Mansions of the Mind
It never hurts for a book dealing with the paranormal and horror to have a little mystery surrounding who actually wrote the book, along with all the media hype promoting the TV mini-series. For the record, this was written by Ridley Pearson, not Stephen King, though King was certainly aware of its gestation.
But who wrote it matters little versus the prime requisite: is it readable? Does it provoke the spine-tingling feeling that some of the best in this genre can?
It's certainly readable. The characterization of the main character Ellen Rimbauer is truly excellent. She starts as a woman who is a rather naive nineteen year old, and progressing through her thoughts and feelings about marrying a man twenty years her senior with a reputation as a 'ladies man'. How she manages her husband and his wayward ways forms one of the continuing lynch-pins of this tale. As she matures, she also starts to feel some attraction to those of her own sex, the depiction of which I felt was well done for a lady of Victorian sensibilities. But later, we are given a portrait of a woman who is slowly losing her grip on reality (or as an alternative explanation, the world she inhabits becomes truly strange). The house she lives in, and eventually becomes almost a prisoner of, Rose Red, is really the other main character, as it grows from the greatest mansion in Seattle to a house known for disappearances, murders, and suicides. On the basis of character alone, this is a worthwhile read.

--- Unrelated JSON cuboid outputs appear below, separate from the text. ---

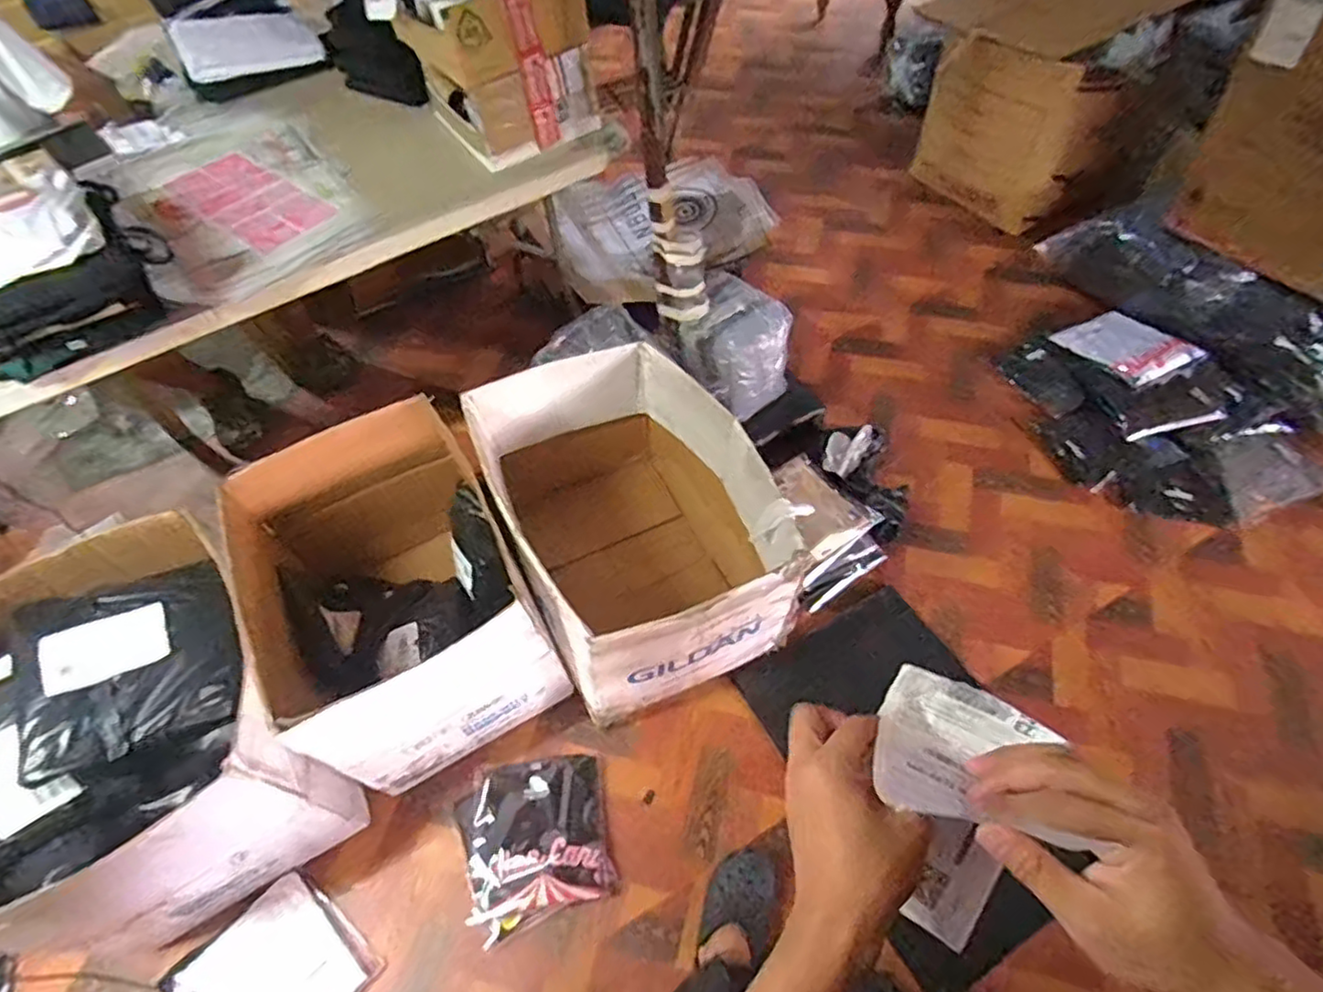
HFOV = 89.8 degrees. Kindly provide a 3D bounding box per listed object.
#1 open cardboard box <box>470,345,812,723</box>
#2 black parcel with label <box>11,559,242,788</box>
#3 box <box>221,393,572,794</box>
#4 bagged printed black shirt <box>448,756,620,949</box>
[{"bbox_3d":[-0.056,0.048,1.393,0.469,0.408,0.661,-23,57,-12],"label":"open cardboard box"},{"bbox_3d":[-0.802,0.232,0.997,0.274,0.094,0.293,-25,57,-13],"label":"black parcel with label"},{"bbox_3d":[-0.537,0.148,1.317,0.410,0.361,0.673,-28,58,-15],"label":"box"},{"bbox_3d":[-0.236,0.639,1.246,0.267,0.027,0.274,-17,56,-8],"label":"bagged printed black shirt"}]

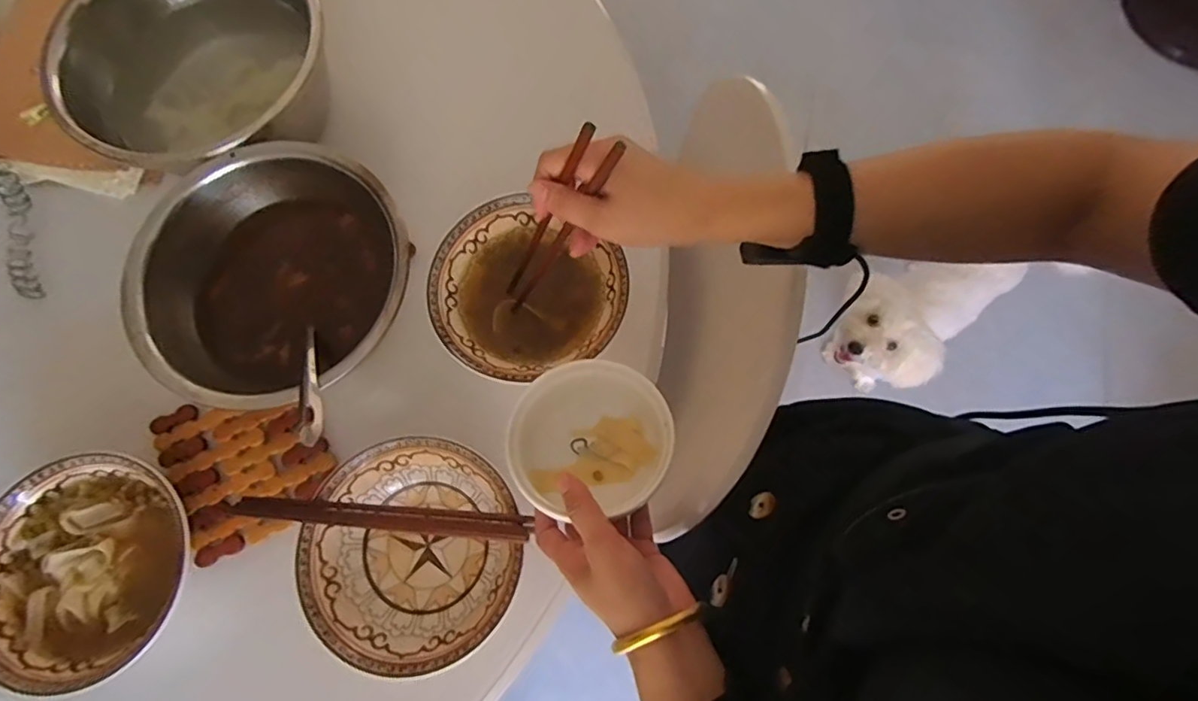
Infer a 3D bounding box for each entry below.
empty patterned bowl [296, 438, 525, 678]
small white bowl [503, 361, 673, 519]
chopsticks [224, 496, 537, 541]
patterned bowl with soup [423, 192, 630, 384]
[{"bbox_3d":[-0.149,0.165,0.478,0.172,0.053,0.172,0,76,0],"label":"empty patterned bowl"},{"bbox_3d":[-0.006,0.064,0.420,0.113,0.056,0.113,0,76,0],"label":"small white bowl"},{"bbox_3d":[-0.178,0.132,0.456,0.238,0.013,0.019,4,76,3],"label":"chopsticks"},{"bbox_3d":[-0.069,-0.049,0.525,0.173,0.034,0.155,29,78,7],"label":"patterned bowl with soup"}]

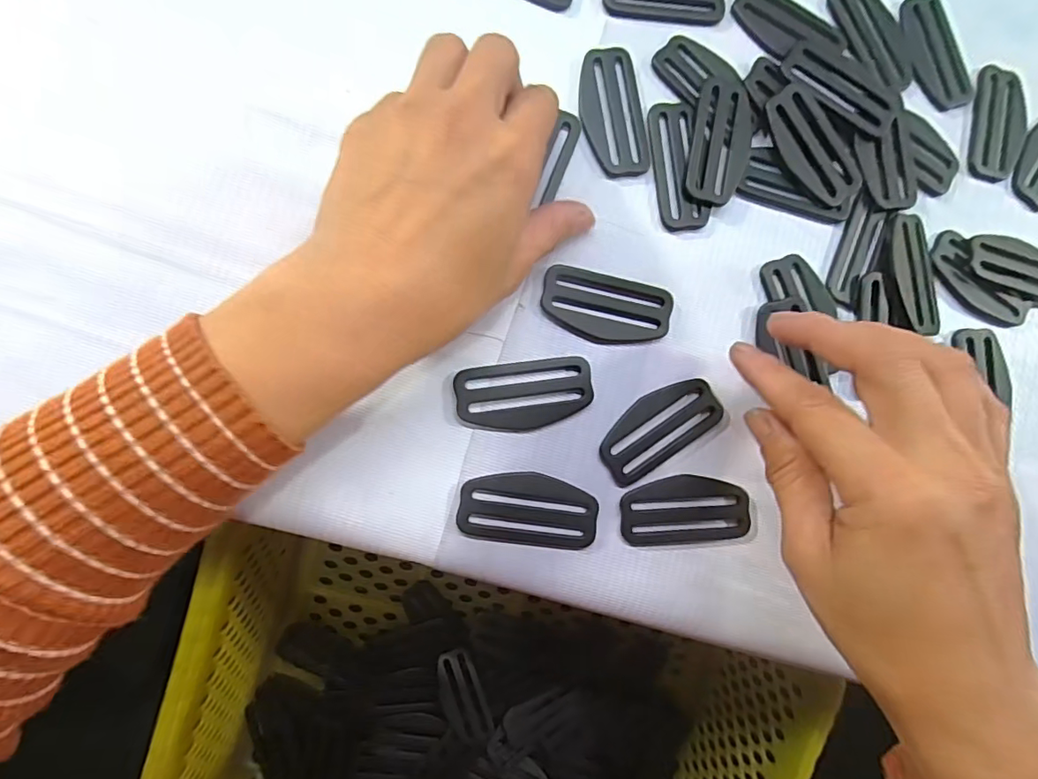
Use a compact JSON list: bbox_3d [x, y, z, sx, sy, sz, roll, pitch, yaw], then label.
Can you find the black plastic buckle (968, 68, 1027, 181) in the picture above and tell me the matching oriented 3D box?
[{"bbox_3d":[0.246,-0.136,0.267,0.027,0.004,0.059,9,86,-7],"label":"black plastic buckle"}]

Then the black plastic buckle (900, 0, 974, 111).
[{"bbox_3d":[0.211,-0.171,0.268,0.030,0.005,0.059,-19,90,-8],"label":"black plastic buckle"}]

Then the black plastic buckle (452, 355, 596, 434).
[{"bbox_3d":[0.003,0.003,0.229,0.059,0.005,0.029,-7,88,-8],"label":"black plastic buckle"}]

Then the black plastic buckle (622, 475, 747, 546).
[{"bbox_3d":[0.074,0.054,0.235,0.058,0.005,0.030,-2,87,-7],"label":"black plastic buckle"}]

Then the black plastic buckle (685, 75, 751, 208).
[{"bbox_3d":[0.094,-0.116,0.245,0.027,0.004,0.060,11,86,-7],"label":"black plastic buckle"}]

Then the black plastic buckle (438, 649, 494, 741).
[{"bbox_3d":[-0.037,0.206,0.356,0.025,0.005,0.056,-23,77,-8],"label":"black plastic buckle"}]

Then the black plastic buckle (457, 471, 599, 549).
[{"bbox_3d":[0.004,0.051,0.223,0.058,0.004,0.030,8,86,-7],"label":"black plastic buckle"}]

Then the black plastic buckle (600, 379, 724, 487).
[{"bbox_3d":[0.063,0.017,0.234,0.058,0.004,0.029,-32,91,-8],"label":"black plastic buckle"}]

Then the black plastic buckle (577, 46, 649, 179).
[{"bbox_3d":[0.043,-0.128,0.241,0.029,0.004,0.059,-6,88,-8],"label":"black plastic buckle"}]

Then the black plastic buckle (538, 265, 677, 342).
[{"bbox_3d":[0.039,-0.036,0.235,0.058,0.004,0.029,11,86,-7],"label":"black plastic buckle"}]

But on the other aspect, the paranormal land of ghosts, inexplicable fears and visions, and houses with desires of their own, this book doesn't succeed as well. Perhaps I found the parallels with a real house of mystery, the Winchester Mystery House located in San Jose, CA, (and at which my son is a tour guide) to be just a little too strong. It too had a magnate husband and a lady mistress who, especially in her later years, believed that she would live forever if only she would keep building on the house, leading to some very strange architectural features of stairways leading directly into ceilings and doors that open to a three-story drop. Within this book, the appearance of ghostly visions, the voices at a seance, the concept of the house being possessed by the ghosts of Indians who were buried on the site of this house, never seemed to quite gel with me, never produced the frisson that I was hoping for. I think, perhaps, that I found these elements to be a little too standard, with little originality to them.
The literary device of enfolding this whole story within a supposed doctoral dissertation and university investigation was a nice touch, but added little to it as a story, and it would have read just as well without it.
Still, a quite entertaining read, with an excellent look inside the mind of someone who changes from a very normal woman to something very strange, and making her journey to this mindscape very believable in terms of her own thought-processes and beliefs.